Wine labelling is somewhat of a nightmare when you consider what they should and should not put on the label but one area where they really fall down is that they do not cater for the blind.

It is very rare to find a wine label in Braille. In 1996 Michel Chapoutier pioneered the labelling of wine labels in Braille and since then only a handful of other producers have done so.

Michel Chapoutier is the renowned wine maker from the Rhone valley in south eastern France and he invented the first Braille label for wine bottles on his ageing printing press.

Chapoutier took over a vineyard in Hermitage which had been formerly owned by Monier de La Sizeranne who was President of the Association of the Blind in France, and was blind himself.

Monier was responsible for creating the first abbreviated version of Braille. When the vineyards holding passed to Michel Chapoutier family, he named the wine Sizeranne, and in tribute to Monier, he put Braille on all of the labels all of his wines to reach out to and include all people with sight-impairments who were lovers of good wines.

Chapoutier did some research and found that it was very easy to use old printing machines that are no longer used for normal print for the Braille instead. The cost is very low, about six centimes (less than 1p) per label.

He decided to use his 40-year-old printing machine to make every one of the 2.5 million bottles of wine he produces each year (including appellations like Hermitage, Crozes-Hermitage, Condrieu, St.-Joseph, Cote Rotie and Chateauneuf-du-Pape.)

The technique is the same as printing visible labels: an iron Braille negative is pressed onto the back of the paper label to make the Braille bumps. Little did he know that his invention would later win an award from campaigners for sight-impaired people in the UK.

Reading the Braille, customers can learn the type and name of the wine, the vintage date, the name of the winery, the town where the wine was made and the colour of the wine, a vital piece of information, since some of the appellations come in both red and white.

Since then a handful of other wine producers have taken the initiative to produce wine labels in Braille. Lazarus Wine is made in Spain by people who are blind and uses the Braille alphabet.

The Confrerie des Chevaliers du Tastevin now provide Braille labels. 2004 saw the arrival of Braille labels on bottles from the South African organic producer Bon Cap.
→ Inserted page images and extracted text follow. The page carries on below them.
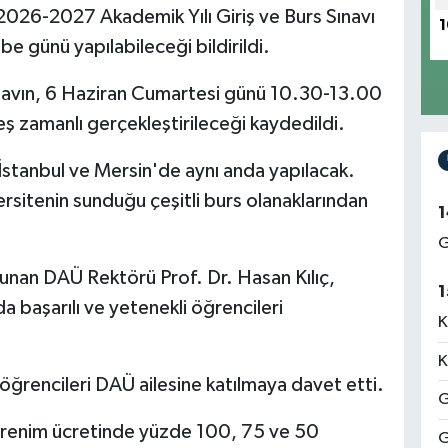
2026-2027 Akademik Yılı Giriş ve Burs Sınavı
1
 günü yapılabileceği bildirildi.
ınavın, 6 Haziran Cumartesi günü 10.30-13.00
eş zamanlı gerçekleştirileceği kaydedildi.
stanbul ve Mersin'de aynı anda yapılacak.
ersitenin sunduğu çeşitli burs olanaklarından
1
G
unan DAÜ Rektörü Prof. Dr. Hasan Kılıç,
1
 da başarılı ve yetenekli öğrencileri
K
K
 öğrencileri DAÜ ailesine katılmaya davet etti.
G
ğrenim ücretinde yüzde 100, 75 ve 50
G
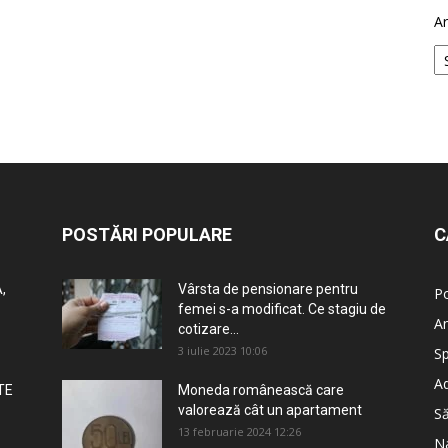
Ar
POSTĂRI POPULARE
C
,
Vârsta de pensionare pentru
Po
femei s-a modificat. Ce stagiu de
An
cotizare...
3 iulie 2023 10:06
Sp
Ad
TE
Moneda românească care
valorează cât un apartament
S
13 februarie 2024 12:26
Na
In 2005 an Irish label company, Designerwine stepped up. As did the Czech wine producer Galant in 2006. And in a new development, Pyrotech has begun producing wine bottles in Braille.
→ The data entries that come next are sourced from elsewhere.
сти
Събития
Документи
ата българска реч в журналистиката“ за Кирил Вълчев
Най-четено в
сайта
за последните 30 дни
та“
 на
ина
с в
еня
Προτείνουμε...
Fox Creek Wines in Australia has released Braille and large print wine bottle labels, with assistance from the Royal Society for the Blind. Azienda Ciavolich in Abruzzo, South Central Italy also make their wine labels in Braille.

Meanwhile Chapoutier has his own suggestion. “With the widespread use of bar-codes in shops, it could be easy for such codes to hold information for blind people. They could use special pens to decode the information and then hear about the product through a speaker.”

Lets hope that labelling in Braille starts to make some headway and that more wine producers follow Chapoutier’s example.